小松菜奈は川のような俳優である 初単独主演作に相応しい『ムーンライト・シャドウ』

小松菜奈は「川」のような俳優である

 スクリーンに映し出された小松菜奈を見ていると、どうにも胸騒ぎがしてくる。大映しにされた彼女の顔と暗闇のなかで対峙していると、いつしか不安や焦燥が胸のうちに生じ、あっという間にそれでいっぱいになる。かといってそれは、ネガティブな意味合いのものばかりではない。分かりやすく表現するならば、“観客にスリルを与えている”のだともいえるだろう。小松がスクリーンに姿を見せると、それがどんなタイプの作品のどんなシーンであれ、たちまち観客にとってはスリリングな映画体験へとなるのだ。

 そんな“映画俳優”の小松が、満を持して単独初主演を務めた。『ムーンライト・シャドウ』である。「川/水」が重要なモチーフとなっている本作を観ていて、ハッと気がついた。
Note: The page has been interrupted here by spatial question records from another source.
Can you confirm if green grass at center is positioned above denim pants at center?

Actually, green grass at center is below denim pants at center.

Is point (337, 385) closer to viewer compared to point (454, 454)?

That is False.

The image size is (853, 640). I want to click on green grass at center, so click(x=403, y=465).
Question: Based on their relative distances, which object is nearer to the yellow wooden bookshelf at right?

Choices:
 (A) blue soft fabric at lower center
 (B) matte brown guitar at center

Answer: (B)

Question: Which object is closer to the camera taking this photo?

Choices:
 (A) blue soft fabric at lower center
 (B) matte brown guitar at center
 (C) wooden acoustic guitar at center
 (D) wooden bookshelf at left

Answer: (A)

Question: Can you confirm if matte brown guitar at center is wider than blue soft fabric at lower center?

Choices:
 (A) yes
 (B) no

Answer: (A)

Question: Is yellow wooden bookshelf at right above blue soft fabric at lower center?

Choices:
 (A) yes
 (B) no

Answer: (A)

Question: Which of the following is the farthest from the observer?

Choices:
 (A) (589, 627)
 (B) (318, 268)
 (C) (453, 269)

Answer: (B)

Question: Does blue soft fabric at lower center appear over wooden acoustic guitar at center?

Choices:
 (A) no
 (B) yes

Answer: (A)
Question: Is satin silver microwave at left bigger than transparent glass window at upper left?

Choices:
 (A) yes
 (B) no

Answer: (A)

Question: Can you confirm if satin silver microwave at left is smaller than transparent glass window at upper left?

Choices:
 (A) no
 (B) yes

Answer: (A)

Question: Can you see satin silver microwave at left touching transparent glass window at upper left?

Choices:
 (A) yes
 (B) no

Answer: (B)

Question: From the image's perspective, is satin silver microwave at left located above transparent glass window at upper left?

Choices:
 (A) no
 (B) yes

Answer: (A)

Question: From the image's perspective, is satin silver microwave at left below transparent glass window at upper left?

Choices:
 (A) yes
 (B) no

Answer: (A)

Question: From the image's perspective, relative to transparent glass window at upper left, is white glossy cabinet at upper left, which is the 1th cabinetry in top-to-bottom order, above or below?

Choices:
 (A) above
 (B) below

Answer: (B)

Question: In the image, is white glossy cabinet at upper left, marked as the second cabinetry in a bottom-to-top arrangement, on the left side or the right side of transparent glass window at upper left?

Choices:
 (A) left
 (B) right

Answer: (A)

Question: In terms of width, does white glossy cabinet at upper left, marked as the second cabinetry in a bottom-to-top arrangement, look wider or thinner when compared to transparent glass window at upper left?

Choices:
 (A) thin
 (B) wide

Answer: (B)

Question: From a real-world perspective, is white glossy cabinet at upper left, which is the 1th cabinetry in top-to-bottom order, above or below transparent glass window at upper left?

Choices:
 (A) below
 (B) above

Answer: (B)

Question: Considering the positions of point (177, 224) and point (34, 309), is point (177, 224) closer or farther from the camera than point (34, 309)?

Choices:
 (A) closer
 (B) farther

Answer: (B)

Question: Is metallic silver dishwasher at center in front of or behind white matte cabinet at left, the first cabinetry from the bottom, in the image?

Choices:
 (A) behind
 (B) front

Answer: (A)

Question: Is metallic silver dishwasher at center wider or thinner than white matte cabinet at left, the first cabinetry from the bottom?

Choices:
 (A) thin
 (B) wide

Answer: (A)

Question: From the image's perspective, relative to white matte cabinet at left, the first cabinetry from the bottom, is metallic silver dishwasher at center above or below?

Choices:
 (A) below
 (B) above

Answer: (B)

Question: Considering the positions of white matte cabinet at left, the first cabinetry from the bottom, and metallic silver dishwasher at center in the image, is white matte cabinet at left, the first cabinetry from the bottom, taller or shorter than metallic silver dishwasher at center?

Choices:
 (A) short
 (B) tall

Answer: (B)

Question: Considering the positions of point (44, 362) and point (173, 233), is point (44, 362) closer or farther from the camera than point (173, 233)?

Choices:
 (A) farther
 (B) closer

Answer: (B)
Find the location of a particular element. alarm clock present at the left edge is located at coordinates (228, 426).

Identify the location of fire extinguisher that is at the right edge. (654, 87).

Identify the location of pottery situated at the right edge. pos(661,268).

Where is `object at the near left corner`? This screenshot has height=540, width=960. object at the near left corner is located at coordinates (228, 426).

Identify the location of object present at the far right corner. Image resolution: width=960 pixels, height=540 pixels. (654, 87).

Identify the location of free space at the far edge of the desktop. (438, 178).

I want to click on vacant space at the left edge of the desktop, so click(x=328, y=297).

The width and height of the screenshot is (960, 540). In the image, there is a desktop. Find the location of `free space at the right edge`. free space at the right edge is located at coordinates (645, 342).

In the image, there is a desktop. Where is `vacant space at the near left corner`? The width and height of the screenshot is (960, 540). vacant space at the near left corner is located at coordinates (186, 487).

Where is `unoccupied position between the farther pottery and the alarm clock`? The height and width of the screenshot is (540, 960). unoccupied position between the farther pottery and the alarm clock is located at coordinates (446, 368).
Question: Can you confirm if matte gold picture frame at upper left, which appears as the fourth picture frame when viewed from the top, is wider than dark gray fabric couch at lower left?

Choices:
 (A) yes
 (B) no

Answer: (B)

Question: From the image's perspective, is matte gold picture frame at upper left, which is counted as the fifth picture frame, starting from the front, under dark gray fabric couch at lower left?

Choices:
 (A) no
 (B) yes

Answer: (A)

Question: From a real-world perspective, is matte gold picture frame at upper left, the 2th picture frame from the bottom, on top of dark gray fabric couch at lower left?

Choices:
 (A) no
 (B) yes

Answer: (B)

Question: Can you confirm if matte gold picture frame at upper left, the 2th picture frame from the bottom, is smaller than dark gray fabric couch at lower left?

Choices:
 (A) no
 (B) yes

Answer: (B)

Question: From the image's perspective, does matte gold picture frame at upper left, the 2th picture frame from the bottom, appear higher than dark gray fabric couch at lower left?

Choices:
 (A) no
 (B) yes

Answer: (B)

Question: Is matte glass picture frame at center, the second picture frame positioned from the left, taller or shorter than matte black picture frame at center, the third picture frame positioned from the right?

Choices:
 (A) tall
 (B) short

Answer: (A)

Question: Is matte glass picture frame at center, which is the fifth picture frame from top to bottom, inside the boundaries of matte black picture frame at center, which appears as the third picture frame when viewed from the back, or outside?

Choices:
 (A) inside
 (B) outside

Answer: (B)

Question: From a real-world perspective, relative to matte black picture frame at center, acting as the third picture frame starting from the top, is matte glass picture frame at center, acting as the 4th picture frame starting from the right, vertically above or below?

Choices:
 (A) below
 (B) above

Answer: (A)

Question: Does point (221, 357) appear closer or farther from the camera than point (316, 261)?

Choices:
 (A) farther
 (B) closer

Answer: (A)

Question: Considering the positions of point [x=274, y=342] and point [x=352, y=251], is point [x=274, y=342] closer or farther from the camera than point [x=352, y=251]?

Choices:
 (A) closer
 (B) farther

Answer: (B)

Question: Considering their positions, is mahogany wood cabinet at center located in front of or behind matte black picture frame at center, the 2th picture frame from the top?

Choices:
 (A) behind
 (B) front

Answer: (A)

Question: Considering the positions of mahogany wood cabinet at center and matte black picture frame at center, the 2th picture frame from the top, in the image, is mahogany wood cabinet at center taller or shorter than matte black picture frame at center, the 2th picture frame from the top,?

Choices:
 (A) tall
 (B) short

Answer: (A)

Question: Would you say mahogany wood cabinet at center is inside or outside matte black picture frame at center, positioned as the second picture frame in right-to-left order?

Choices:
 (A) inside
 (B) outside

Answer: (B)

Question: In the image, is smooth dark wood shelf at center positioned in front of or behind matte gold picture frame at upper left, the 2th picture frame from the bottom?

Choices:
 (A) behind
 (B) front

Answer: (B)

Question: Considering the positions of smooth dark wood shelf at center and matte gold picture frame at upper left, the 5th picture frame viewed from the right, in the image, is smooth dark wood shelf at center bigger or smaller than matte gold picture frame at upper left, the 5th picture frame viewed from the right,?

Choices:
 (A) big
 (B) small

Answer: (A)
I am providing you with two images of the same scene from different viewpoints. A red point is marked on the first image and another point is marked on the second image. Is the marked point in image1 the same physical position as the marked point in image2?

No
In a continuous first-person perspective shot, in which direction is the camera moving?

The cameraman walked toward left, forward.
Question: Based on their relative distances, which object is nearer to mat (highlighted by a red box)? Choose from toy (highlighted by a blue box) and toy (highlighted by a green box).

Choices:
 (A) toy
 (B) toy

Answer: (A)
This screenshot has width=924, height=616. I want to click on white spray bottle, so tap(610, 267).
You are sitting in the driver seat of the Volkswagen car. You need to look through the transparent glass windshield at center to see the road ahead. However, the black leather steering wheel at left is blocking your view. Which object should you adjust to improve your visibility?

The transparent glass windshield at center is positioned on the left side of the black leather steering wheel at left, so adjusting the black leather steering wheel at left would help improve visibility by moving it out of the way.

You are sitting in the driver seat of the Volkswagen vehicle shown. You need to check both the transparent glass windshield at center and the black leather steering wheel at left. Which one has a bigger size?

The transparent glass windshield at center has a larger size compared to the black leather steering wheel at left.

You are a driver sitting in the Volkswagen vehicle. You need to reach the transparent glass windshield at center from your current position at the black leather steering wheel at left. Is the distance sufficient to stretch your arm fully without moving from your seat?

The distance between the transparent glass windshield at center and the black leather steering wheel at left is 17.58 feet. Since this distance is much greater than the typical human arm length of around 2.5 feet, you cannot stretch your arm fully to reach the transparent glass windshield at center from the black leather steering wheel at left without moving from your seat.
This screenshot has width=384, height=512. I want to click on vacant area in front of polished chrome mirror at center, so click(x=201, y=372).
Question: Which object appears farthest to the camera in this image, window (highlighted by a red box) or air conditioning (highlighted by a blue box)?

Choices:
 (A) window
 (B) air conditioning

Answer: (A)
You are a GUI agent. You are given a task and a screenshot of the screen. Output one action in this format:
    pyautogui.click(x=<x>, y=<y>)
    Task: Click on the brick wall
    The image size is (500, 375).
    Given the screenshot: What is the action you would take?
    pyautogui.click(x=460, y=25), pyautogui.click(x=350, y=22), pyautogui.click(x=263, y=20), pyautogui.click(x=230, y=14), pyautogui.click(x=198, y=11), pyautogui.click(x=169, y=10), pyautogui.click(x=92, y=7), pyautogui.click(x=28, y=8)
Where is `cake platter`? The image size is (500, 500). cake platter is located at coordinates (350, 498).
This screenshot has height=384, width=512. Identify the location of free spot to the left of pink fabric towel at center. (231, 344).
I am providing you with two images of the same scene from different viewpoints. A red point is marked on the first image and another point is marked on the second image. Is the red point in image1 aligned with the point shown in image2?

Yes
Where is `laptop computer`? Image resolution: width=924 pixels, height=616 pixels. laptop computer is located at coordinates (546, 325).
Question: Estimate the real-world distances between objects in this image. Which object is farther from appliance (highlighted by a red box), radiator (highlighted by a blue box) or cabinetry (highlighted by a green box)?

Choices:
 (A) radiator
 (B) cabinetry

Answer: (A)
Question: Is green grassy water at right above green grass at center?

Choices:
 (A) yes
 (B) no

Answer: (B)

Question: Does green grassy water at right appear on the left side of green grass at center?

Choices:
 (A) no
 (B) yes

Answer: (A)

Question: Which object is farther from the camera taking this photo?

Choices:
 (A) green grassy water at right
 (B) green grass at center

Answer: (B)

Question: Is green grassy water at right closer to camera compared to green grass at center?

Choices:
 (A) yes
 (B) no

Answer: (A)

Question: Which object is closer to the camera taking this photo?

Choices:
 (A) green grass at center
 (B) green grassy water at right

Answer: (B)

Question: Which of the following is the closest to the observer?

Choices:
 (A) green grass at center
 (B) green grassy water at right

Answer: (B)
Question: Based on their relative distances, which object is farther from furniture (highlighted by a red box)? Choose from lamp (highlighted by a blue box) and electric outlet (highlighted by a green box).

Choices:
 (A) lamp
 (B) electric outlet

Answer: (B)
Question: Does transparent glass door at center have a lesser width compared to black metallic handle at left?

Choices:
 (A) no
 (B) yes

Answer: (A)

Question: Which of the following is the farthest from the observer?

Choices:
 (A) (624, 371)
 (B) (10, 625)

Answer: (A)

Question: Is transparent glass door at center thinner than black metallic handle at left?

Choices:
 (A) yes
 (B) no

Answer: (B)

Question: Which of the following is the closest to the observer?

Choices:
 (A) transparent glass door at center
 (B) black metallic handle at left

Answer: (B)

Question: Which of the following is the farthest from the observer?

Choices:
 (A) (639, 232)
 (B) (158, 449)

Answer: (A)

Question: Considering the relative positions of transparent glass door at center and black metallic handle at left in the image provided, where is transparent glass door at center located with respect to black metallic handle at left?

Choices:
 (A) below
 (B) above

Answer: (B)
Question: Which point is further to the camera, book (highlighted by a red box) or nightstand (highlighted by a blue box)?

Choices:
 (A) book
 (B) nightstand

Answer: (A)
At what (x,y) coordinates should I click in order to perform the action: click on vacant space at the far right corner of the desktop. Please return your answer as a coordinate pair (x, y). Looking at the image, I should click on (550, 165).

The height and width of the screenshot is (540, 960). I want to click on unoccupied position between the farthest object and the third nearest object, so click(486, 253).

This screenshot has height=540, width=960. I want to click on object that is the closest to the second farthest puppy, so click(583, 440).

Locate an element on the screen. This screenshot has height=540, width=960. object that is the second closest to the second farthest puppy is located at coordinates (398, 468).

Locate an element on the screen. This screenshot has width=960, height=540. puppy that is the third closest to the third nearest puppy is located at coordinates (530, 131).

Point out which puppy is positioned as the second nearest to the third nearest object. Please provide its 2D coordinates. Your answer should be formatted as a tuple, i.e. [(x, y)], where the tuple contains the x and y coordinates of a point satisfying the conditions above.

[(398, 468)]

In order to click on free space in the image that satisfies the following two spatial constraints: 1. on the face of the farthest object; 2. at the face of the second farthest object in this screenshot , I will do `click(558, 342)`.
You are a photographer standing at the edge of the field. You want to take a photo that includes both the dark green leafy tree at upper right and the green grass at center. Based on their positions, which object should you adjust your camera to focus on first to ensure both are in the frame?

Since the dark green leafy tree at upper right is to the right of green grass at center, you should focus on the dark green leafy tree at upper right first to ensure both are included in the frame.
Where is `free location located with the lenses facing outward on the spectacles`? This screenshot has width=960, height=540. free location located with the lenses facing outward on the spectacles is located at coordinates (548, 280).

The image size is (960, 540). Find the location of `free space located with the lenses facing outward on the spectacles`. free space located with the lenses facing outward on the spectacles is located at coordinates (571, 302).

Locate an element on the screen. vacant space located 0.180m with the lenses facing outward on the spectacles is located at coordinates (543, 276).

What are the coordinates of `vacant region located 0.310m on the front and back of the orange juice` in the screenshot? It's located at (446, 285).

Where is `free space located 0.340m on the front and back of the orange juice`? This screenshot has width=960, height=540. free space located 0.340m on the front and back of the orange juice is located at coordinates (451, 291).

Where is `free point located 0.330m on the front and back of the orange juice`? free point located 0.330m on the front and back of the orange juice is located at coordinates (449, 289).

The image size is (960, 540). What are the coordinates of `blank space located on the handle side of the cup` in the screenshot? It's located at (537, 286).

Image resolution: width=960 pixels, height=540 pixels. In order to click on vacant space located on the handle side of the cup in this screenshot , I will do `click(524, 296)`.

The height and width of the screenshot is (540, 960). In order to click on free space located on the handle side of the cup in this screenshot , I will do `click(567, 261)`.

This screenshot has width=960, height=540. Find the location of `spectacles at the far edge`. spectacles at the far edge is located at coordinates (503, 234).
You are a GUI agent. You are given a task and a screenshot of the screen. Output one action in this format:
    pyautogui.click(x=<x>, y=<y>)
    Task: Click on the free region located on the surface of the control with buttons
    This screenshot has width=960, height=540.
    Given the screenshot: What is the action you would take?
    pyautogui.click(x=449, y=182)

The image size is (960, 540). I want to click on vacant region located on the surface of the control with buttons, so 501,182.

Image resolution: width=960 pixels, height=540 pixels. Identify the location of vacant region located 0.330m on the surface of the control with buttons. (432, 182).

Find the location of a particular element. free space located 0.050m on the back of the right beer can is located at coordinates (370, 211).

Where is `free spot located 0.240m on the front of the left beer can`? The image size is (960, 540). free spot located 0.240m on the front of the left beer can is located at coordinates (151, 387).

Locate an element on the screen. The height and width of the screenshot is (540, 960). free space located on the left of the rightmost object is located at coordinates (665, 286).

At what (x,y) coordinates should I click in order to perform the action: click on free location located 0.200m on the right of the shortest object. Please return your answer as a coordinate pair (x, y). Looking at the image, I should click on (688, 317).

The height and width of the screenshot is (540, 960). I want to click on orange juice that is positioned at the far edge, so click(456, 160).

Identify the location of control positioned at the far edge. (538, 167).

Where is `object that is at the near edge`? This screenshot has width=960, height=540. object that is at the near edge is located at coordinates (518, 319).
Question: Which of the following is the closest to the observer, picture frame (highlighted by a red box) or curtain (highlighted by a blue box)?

小松菜奈とは、川の水のような俳優なのだ。

 本作は、ひとりの女性の“前進”していく姿が描かれているもの。最愛の恋人・等(宮沢氷魚)を亡くし、大きな喪失感を抱える主人公・さつき(小松菜奈)は、“死者ともう一度会えるかもしれない”という「月影現象」を知る。そうして彼女はある月夜、その「月影現象」で等と再会を果たすため、彼とよく一緒に過ごした川へと向かうーーというのがあらすじだ。吉本ばななによる同名短編小説を原作に、『アケラットーロヒンギャの祈り』(2017年)や『Malu 夢路』(2020年)などのエドモンド・ヨウ監督が実写化した。ちょうど50ページほどの小説が、92分の映画作品に仕上げられている。そこで物語に膨らみと奥深さを与えているのが、「川/水」の存在だ。原作にも登場するこれらが、よりモチーフとして強調されている。

 これが小松にとって、初の単独主演作だというのが意外である。『渇き。』(2014年)での本格的なデビュー以来、出演作が途絶えることなく、つねに作品の中心に彼女は立ってきた。『溺れるナイフ』(2016年)、『恋は雨上がりのように』(2018年)、『さよならくちびる』(2019年)、『糸』(2020年)が“ダブル主演作”なのは承知していたが、『近キョリ恋愛』(2014年)と『ぼくは明日、昨日のきみとデートする』(2016年)がそうでなかったのもまた意外。主人公とされるキャラクターと対等な立場にある役どころを演じていたからだ。これは何も役の設定の話だけではない。スクリーン内における小松の存在が、やはり主役と拮抗していたからなのだろう。

 とくに近年は、小松の存在に頼る部分が大きな作品に立て続けに出演していたことも、“初の単独主演”という事実に意外性をもたらしていると思う。一般的に「ミステリアス」とも称される彼女特有の佇まいは、ある種の群像劇である『閉鎖病棟 ―それぞれの朝―』(2019年)や『さくら』(2020年)などにもなくてはならないものだったのだろう。そしてこの作品の並びからして明らかだが、いずれの作品を観ても、彼女が特定のジャンルやキャラクターに縛られていない俳優だというのが分かる。とにかく、あらゆる作り手にとって小松菜奈とは特別な存在なのだという印象だ。